Problem to work on
Check every line of the entries for "plant", and copy the lines that hold it.

Dataset content
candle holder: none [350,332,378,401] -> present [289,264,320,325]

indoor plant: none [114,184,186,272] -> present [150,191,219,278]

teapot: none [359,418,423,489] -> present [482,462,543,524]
==
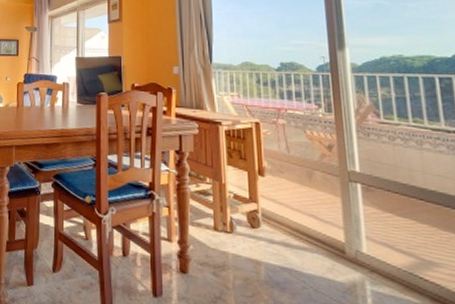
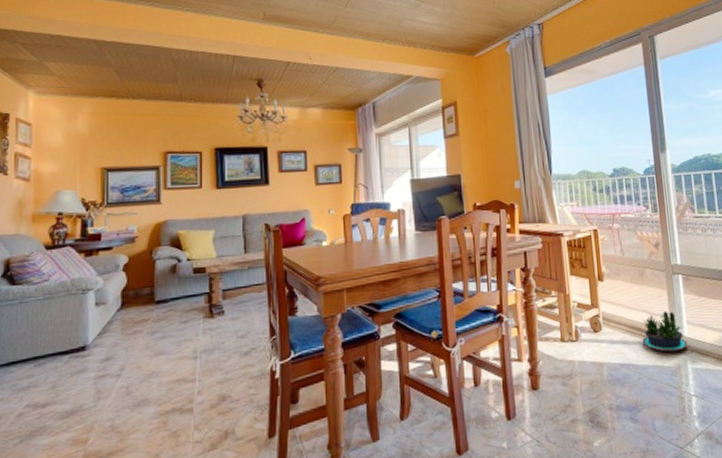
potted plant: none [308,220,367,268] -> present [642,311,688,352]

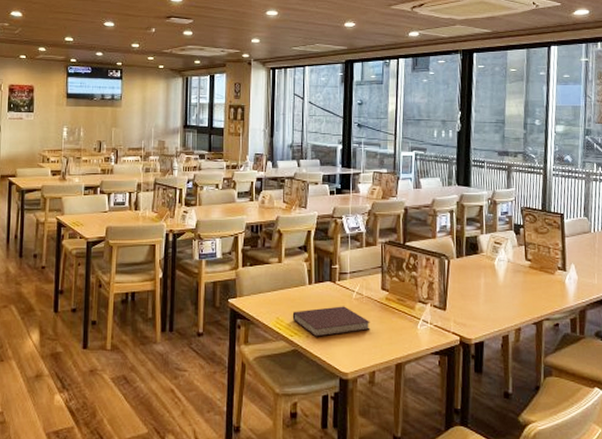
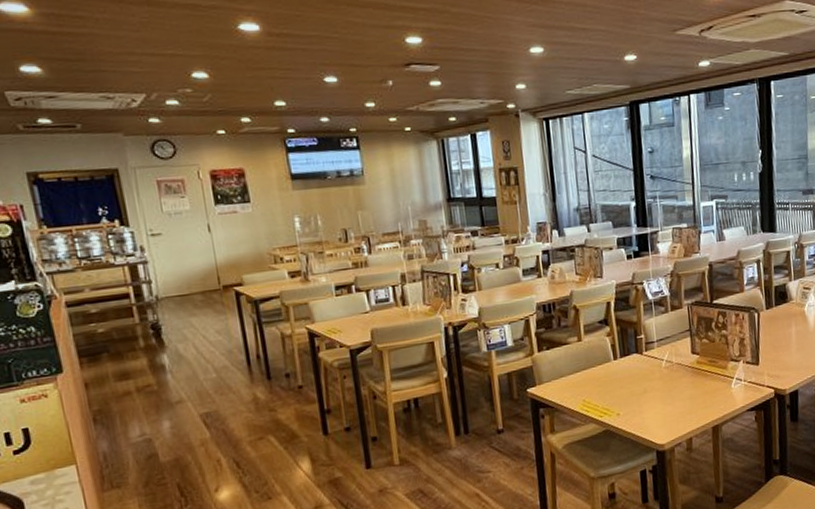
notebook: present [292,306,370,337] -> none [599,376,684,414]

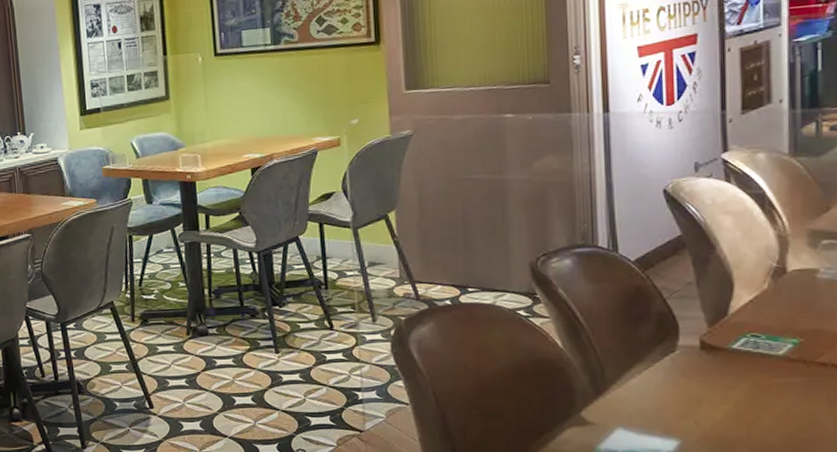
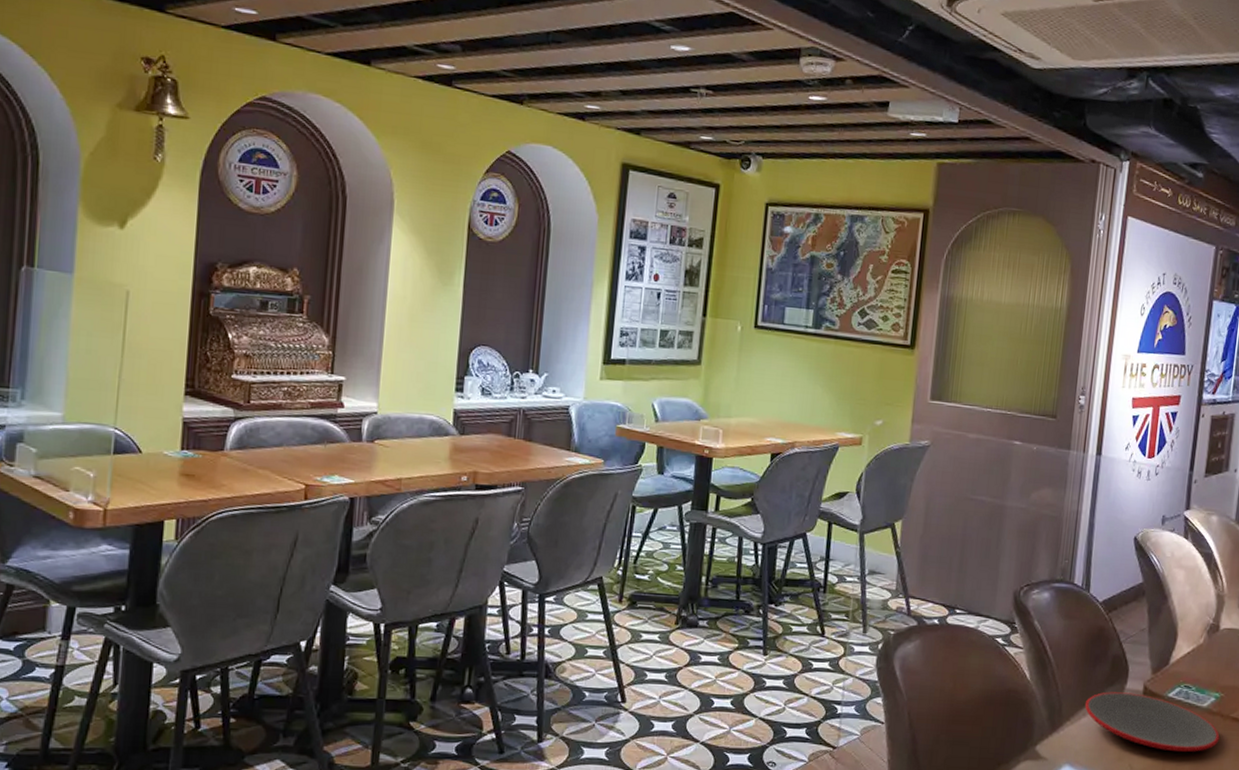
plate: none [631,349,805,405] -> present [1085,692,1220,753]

Answer area
indoor plant: none [114,184,186,272] -> present [150,191,219,278]
potted plant: none [308,220,367,268] -> present [642,311,688,352]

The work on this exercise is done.